5 New Green Tea Studies

  1. The major polyphenol in Green Tea, EGCG, dramatically suppressed the experimental induction of autoimmune encephalomyelitis (experimentally induced animal Multiple Sclerosis). Also, after the experimental version of MS was initiated, EGCG limited brain inflammation, and brain nerve damage, reducing clinical severity. In living brain tissue EGCG directly blocked the formation of neurotoxic free radicals. EGCG inhibited immune cells from causing inflammation and destruction in human myelin tissue. EGCG may open up a new therapeutic avenue for young, disabled adults with inflammatory brain disease by combining on one hand, anti-inflammatory, and on the other hand, neuroprotective capacities. Institute of Neuroimmunology, Neuroscience Research Center, Charite, Berlin, and Published in the November 2004 issue of The Journal of Immunology.

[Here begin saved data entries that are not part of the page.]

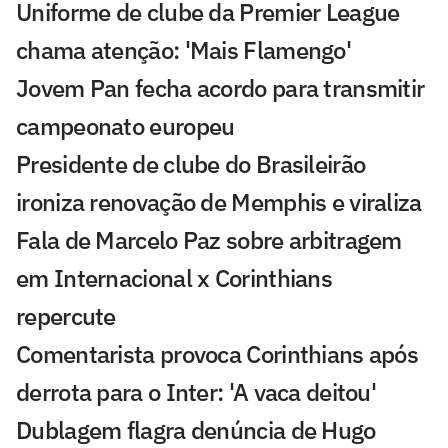
Uniforme de clube da Premier League
chama atenção: 'Mais Flamengo'
Jovem Pan fecha acordo para transmitir
campeonato europeu
Presidente de clube do Brasileirão
ironiza renovação de Memphis e viraliza
Fala de Marcelo Paz sobre arbitragem
em Internacional x Corinthians
repercute
Comentarista provoca Corinthians após
derrota para o Inter: 'A vaca deitou'
Dublagem flagra denúncia de Hugo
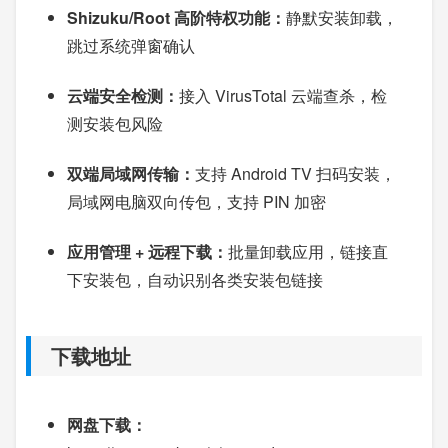
Shizuku/Root 高阶特权功能：
静默安装卸载，
跳过系统弹窗确认
云端安全检测：
接入 VirusTotal 云端查杀，检
测安装包风险
双端局域网传输：
支持 Android TV 扫码安装，
局域网电脑双向传包，支持 PIN 加密
应用管理 + 远程下载：
批量卸载应用，链接直
下安装包，自动识别各类安装包链接
下载地址
网盘下载：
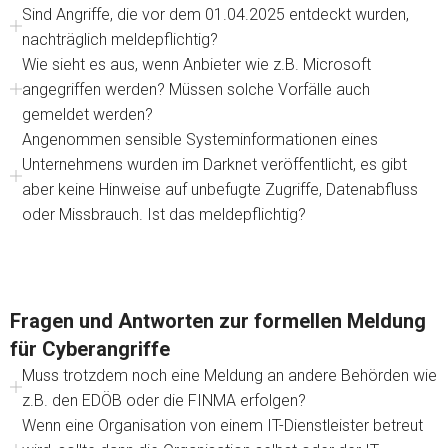
Sind Angriffe, die vor dem 01.04.2025 entdeckt wurden,
nachträglich meldepflichtig?
Wie sieht es aus, wenn Anbieter wie z.B. Microsoft
angegriffen werden? Müssen solche Vorfälle auch
gemeldet werden?
Angenommen sensible Systeminformationen eines
Unternehmens wurden im Darknet veröffentlicht, es gibt
aber keine Hinweise auf unbefugte Zugriffe, Datenabfluss
oder Missbrauch. Ist das meldepflichtig?
Fragen und Antworten zur formellen Meldung
für Cyberangriffe
Muss trotzdem noch eine Meldung an andere Behörden wie
z.B. den EDÖB oder die FINMA erfolgen?
Wenn eine Organisation von einem IT-Dienstleister betreut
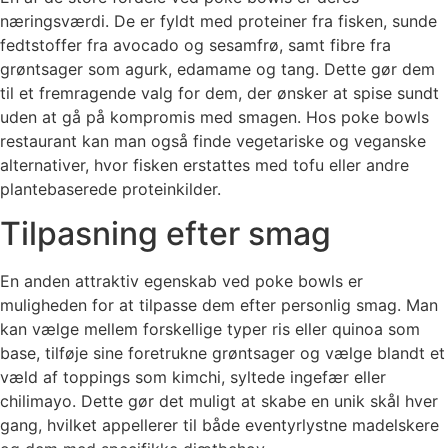
næringsværdi. De er fyldt med proteiner fra fisken, sunde
fedtstoffer fra avocado og sesamfrø, samt fibre fra
grøntsager som agurk, edamame og tang. Dette gør dem
til et fremragende valg for dem, der ønsker at spise sundt
uden at gå på kompromis med smagen. Hos poke bowls
restaurant kan man også finde vegetariske og veganske
alternativer, hvor fisken erstattes med tofu eller andre
plantebaserede proteinkilder.
Tilpasning efter smag
En anden attraktiv egenskab ved poke bowls er
muligheden for at tilpasse dem efter personlig smag. Man
kan vælge mellem forskellige typer ris eller quinoa som
base, tilføje sine foretrukne grøntsager og vælge blandt et
væld af toppings som kimchi, syltede ingefær eller
chilimayo. Dette gør det muligt at skabe en unik skål hver
gang, hvilket appellerer til både eventyrlystne madelskere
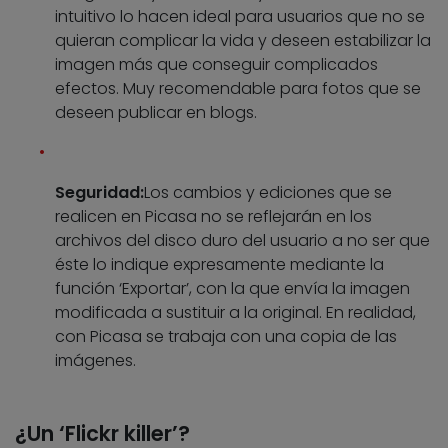
intuitivo lo hacen ideal para usuarios que no se
quieran complicar la vida y deseen estabilizar la
imagen más que conseguir complicados
efectos. Muy recomendable para fotos que se
deseen publicar en blogs.
Seguridad:
Los cambios y ediciones que se
realicen en Picasa no se reflejarán en los
archivos del disco duro del usuario a no ser que
éste lo indique expresamente mediante la
función ‘Exportar’, con la que envía la imagen
modificada a sustituir a la original. En realidad,
con Picasa se trabaja con una copia de las
imágenes.
¿Un ‘Flickr killer’?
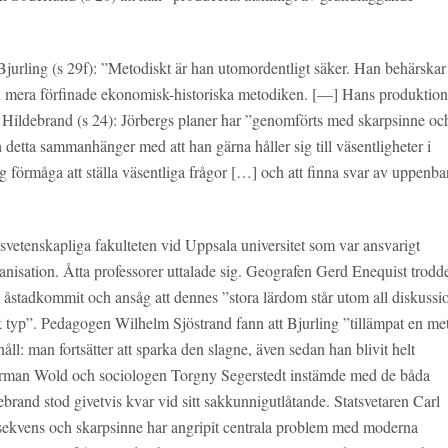
Bjurling (s 29f): ”Metodiskt är han utomordentligt säker. Han behärskar
en mera förfinade ekonomisk-historiska metodiken. [—] Hans produktion
t.” Hildebrand (s 24): Jörbergs planer har ”genomförts med skarpsinne oc
detta sammanhänger med att han gärna håller sig till väsentligheter i
g förmåga att ställa väsentliga frågor […] och att finna svar av uppenba
vetenskapliga fakulteten vid Uppsala universitet som var ansvarigt
nisation. Åtta professorer uttalade sig. Geografen Gerd Enequist trodde
 åstadkommit och ansåg att dennes ”stora lärdom står utom all diskussi
sk typ”. Pedagogen Wilhelm Sjöstrand fann att Bjurling ”tillämpat en me
åll: man fortsätter att sparka den slagne, även sedan han blivit helt
n Herman Wold och sociologen Torgny Segerstedt instämde med de båda
brand stod givetvis kvar vid sitt sakkunnigutlåtande. Statsvetaren Carl
sekvens och skarpsinne har angripit centrala problem med moderna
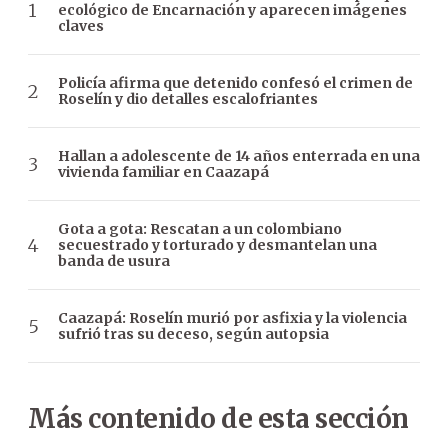
ecológico de Encarnación y aparecen imágenes
claves
Policía afirma que detenido confesó el crimen de
Roselín y dio detalles escalofriantes
Hallan a adolescente de 14 años enterrada en una
vivienda familiar en Caazapá
Gota a gota: Rescatan a un colombiano
secuestrado y torturado y desmantelan una
banda de usura
Caazapá: Roselín murió por asfixia y la violencia
sufrió tras su deceso, según autopsia
Más contenido de esta sección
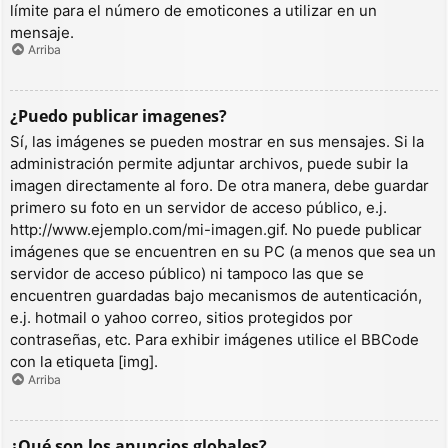
límite para el número de emoticones a utilizar en un
mensaje.
Arriba
¿Puedo publicar imagenes?
Sí, las imágenes se pueden mostrar en sus mensajes. Si la
administración permite adjuntar archivos, puede subir la
imagen directamente al foro. De otra manera, debe guardar
primero su foto en un servidor de acceso público, e.j.
http://www.ejemplo.com/mi-imagen.gif. No puede publicar
imágenes que se encuentren en su PC (a menos que sea un
servidor de acceso público) ni tampoco las que se
encuentren guardadas bajo mecanismos de autenticación,
e.j. hotmail o yahoo correo, sitios protegidos por
contraseñas, etc. Para exhibir imágenes utilice el BBCode
con la etiqueta [img].
Arriba
¿Qué son los anuncios globales?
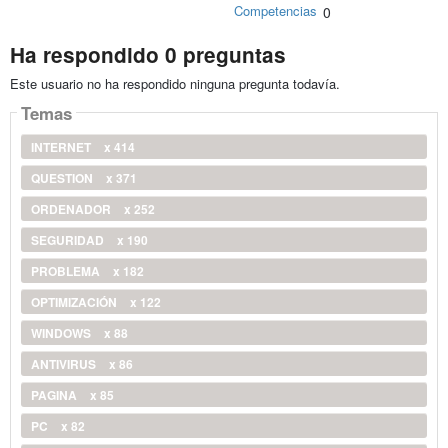
Competencias
0
Ha respondido 0 preguntas
Este usuario no ha respondido ninguna pregunta todavía.
Temas
INTERNET
x 414
QUESTION
x 371
ORDENADOR
x 252
SEGURIDAD
x 190
PROBLEMA
x 182
OPTIMIZACIÓN
x 122
WINDOWS
x 88
ANTIVIRUS
x 86
PAGINA
x 85
PC
x 82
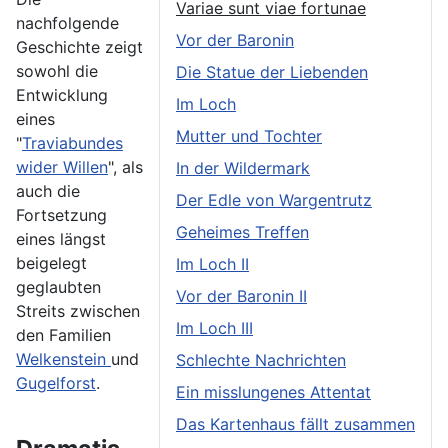
Variae sunt viae fortunae
nachfolgende
Vor der Baronin
Geschichte zeigt
sowohl die
Die Statue der Liebenden
Entwicklung
Im Loch
eines
Mutter und Tochter
"
Traviabundes
wider Willen
", als
In der Wildermark
auch die
Der Edle von Wargentrutz
Fortsetzung
Geheimes Treffen
eines längst
beigelegt
Im Loch II
geglaubten
Vor der Baronin II
Streits zwischen
Im Loch III
den Familien
Welkenstein
und
Schlechte Nachrichten
Gugelforst
.
Ein misslungenes Attentat
Das Kartenhaus fällt zusammen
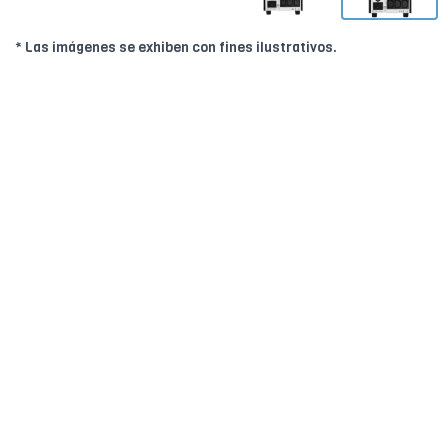
* Las imágenes se exhiben con fines ilustrativos.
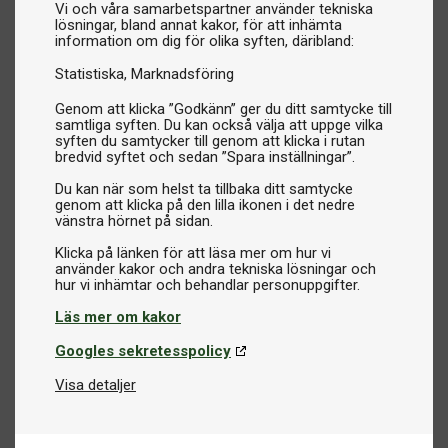
Vi och våra samarbetspartner använder tekniska
lösningar, bland annat kakor, för att inhämta
information om dig för olika syften, däribland:
Statistiska
Marknadsföring
Genom att klicka ”Godkänn” ger du ditt samtycke till
samtliga syften. Du kan också välja att uppge vilka
syften du samtycker till genom att klicka i rutan
bredvid syftet och sedan ”Spara inställningar”.
Du kan när som helst ta tillbaka ditt samtycke
genom att klicka på den lilla ikonen i det nedre
vänstra hörnet på sidan.
Klicka på länken för att läsa mer om hur vi
använder kakor och andra tekniska lösningar och
Läs mer om kakor
Googles sekretesspolicy
Visa detaljer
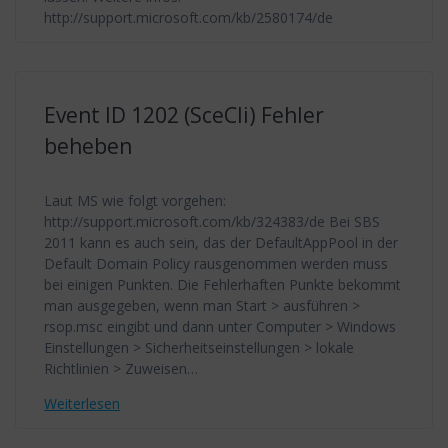
http://support.microsoft.com/kb/2580174/de
Event ID 1202 (SceCli) Fehler
beheben
Laut MS wie folgt vorgehen:
http://support.microsoft.com/kb/324383/de Bei SBS
2011 kann es auch sein, das der DefaultAppPool in der
Default Domain Policy rausgenommen werden muss
bei einigen Punkten. Die Fehlerhaften Punkte bekommt
man ausgegeben, wenn man Start > ausführen >
rsop.msc eingibt und dann unter Computer > Windows
Einstellungen > Sicherheitseinstellungen > lokale
Richtlinien > Zuweisen…
Weiterlesen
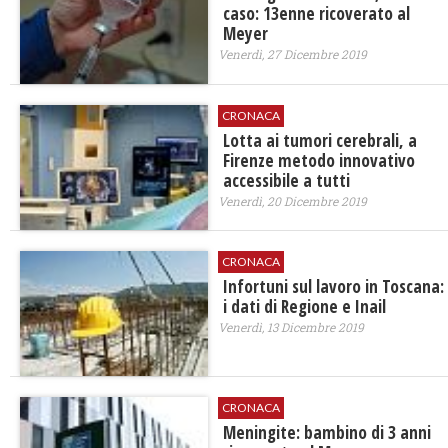
caso: 13enne ricoverato al
Meyer
Venerdì, 27 Dicembre 2019
CRONACA
Lotta ai tumori cerebrali, a
Firenze metodo innovativo
accessibile a tutti
Venerdì, 20 Dicembre 2019
CRONACA
Infortuni sul lavoro in Toscana:
i dati di Regione e Inail
Venerdì, 13 Dicembre 2019
CRONACA
Meningite: bambino di 3 anni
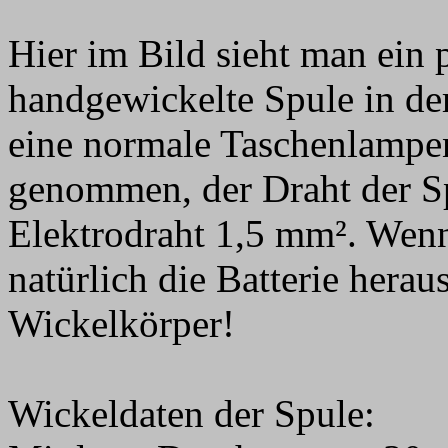
Hier im Bild sieht man ein p
handgewickelte Spule in der
eine normale Taschenlampen
genommen, der Draht der Sp
Elektrodraht 1,5 mm². Wenn 
natürlich die Batterie herau
Wickelkörper!
Wickeldaten der Spule:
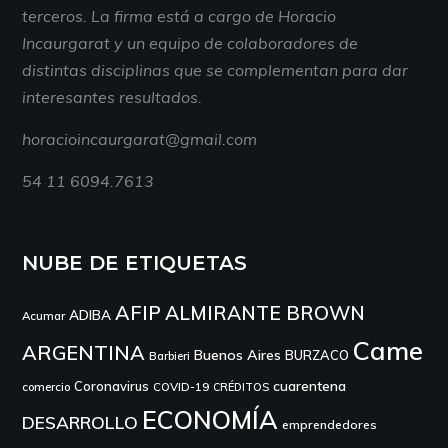
terceros. La firma está a cargo de Horacio
Incaurgarat y un equipo de colaboradores de
distintas disciplinas que se complementan para dar
interesantes resultados.
horacioincaurgarat@gmail.com
54 11 6094.7613
NUBE DE ETIQUETAS
AFIP
ALMIRANTE BROWN
ADIBA
Acumar
Came
ARGENTINA
Buenos Aires
BURZACO
Barbieri
cuarentena
Coronavirus
comercio
COVID-19
CRÉDITOS
ECONOMÍA
DESARROLLO
emprendedores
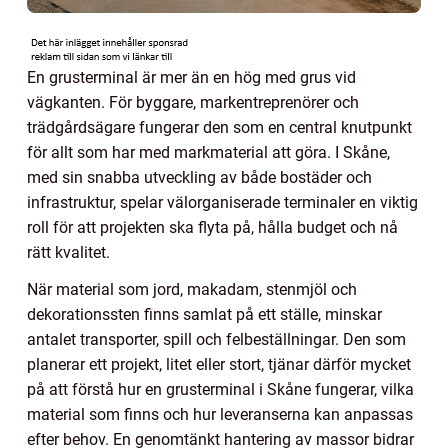
En grusterminal är mer än en hög med grus vid
vägkanten. För byggare, markentreprenörer och
trädgårdsägare fungerar den som en central knutpunkt
för allt som har med markmaterial att göra. I Skåne,
med sin snabba utveckling av både bostäder och
infrastruktur, spelar välorganiserade terminaler en viktig
roll för att projekten ska flyta på, hålla budget och nå
rätt kvalitet.
När material som jord, makadam, stenmjöl och
dekorationssten finns samlat på ett ställe, minskar
antalet transporter, spill och felbeställningar. Den som
planerar ett projekt, litet eller stort, tjänar därför mycket
på att förstå hur en grusterminal i Skåne fungerar, vilka
material som finns och hur leveranserna kan anpassas
efter behov. En genomtänkt hantering av massor bidrar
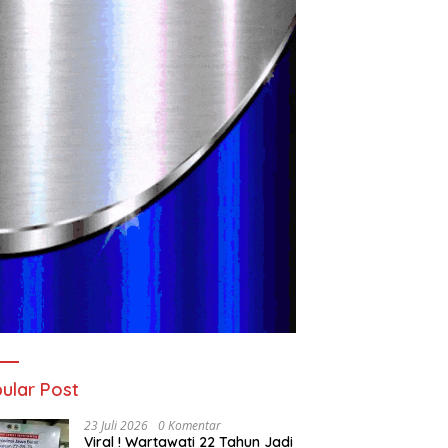
ular Post
23 Juli 2026
0 Komentar
Viral ! Wartawati 22 Tahun Jadi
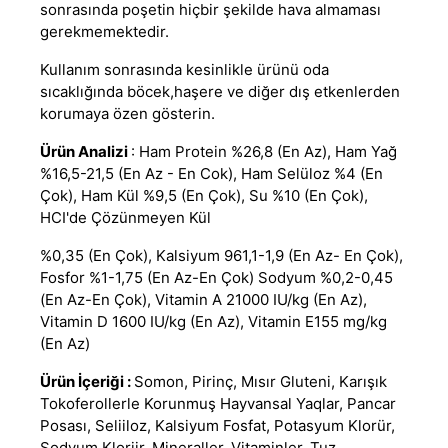
sonrasında poşetin hiçbir şekilde hava almaması
gerekmemektedir.
Kullanım sonrasında kesinlikle ürünü oda
sıcaklığında böcek,haşere ve diğer dış etkenlerden
korumaya özen gösterin.
Ürün Analizi
: Ham Protein %26,8 (En Az), Ham Yağ
%16,5-21,5 (En Az - En Cok), Ham Selüloz %4 (En
Çok), Ham Kül %9,5 (En Çok), Su %10 (En Çok),
HCI'de Çözünmeyen Kül
%0,35 (En Çok), Kalsiyum 961,1-1,9 (En Az- En Çok),
Fosfor %1-1,75 (En Az-En Çok) Sodyum %0,2-0,45
(En Az-En Çok), Vitamin A 21000 IU/kg (En Az),
Vitamin D 1600 IU/kg (En Az), Vitamin E155 mg/kg
(En Az)
Ürün İçeriği :
Somon, Pirinç, Mısır Gluteni, Karışık
Tokoferollerle Korunmuş Hayvansal Yaqlar, Pancar
Posası, Seliiloz, Kalsiyum Fosfat, Potasyum Klorür,
Sodyum Kloriir, Mineraller, Vitaminler, Tuz.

  2. Green Teas major polyphenol, EGCG was added to human leukemia cells (HL-60 cells). EGCG causes the death of these leukemia cells. To see how EGCG regulates the death of these cells a DNA study was performed. EGCG affected 97 genes out of a possible 8398. Some genes were stimulated by EGCG (39 genes) and some genes were inhibited 58 genes), showing that EGCG's ability to destroy these leukemia cells is a progressive transformation process regulated by a variety of genes (it is very complex). Tea and Health laboratory, Central-South University Xiangya School of Medicine, Hunan, China and is published in the November 22nd, 2004 issue of the journal Mutation Research.
  3. Activation of immune cells in the brain and spine (microglial cells) is a pivotal step in several neurodegenerative disorders including Parkinson's disease and Alzheimer's disease. EGCG inhibits the activation of these cells and inhibits the formation of chemicals that trigger destruction of central nervous system tissue. Additionally, EGCG protected dopaminergic receptor sites from damage (the sites damaged in Parkinson's disease). The study is published in the October 11th, 2004 issue of the Journal of Neuroscience Research.
  4. After a heart attack, when blood starts to rush back into the heart, massive heart muscle tissue damage takes place, this is called ischemic reperfusion injury. Male rats were subjected to 30 minutes of myocardial ischemia (lack of blood flow and oxygen to the heart as in a heart attack), then subjected to up to 2 hours of reperfusion. At the end of ischemia, and throughout reperfusion, rats were treated with either EGCG or placebo. In placebo treated rats there was extensive infiltration of immune cells into the heart muscle, with heart inflammation and extensive heart injury. In the rats treated with EGCG (from Green tea) there was reduced inflammation and immune activity in the heart and reduced damage to the heart muscle. The results of this study suggests that EGCG is useful for preventing the damage to the heart caused by a heart attack. Department of Pediatrics, Division of Critical Care Medicine, Cincinnati Children's Hospital Medical Center and College of Medicine, University of Cincinnati, and published in the January-June 2004 issue of the journal Molecular Medicine.
  5. Tamoxifen is a chemotherapeutic drug used to decrease the risk of breast cancer in high risk women, and used to treat existing breast cancer. High concentrations of the Green Tea catechin EGCG, inhibits the proliferation of many different cancer cell types. Low levels of EGCG was toxic to estrogen receptor positive breast cancer cells, and increased the effectiveness of tamoxifen in highly malignant estrogen receptor negative cells (MDA-MB=231 cells). From the Department of Pharmacology and Toxicology, University of Otago, Dunedin, New Zealand and published in the October 15th, 2004 issue of the journal Anticancer Drugs.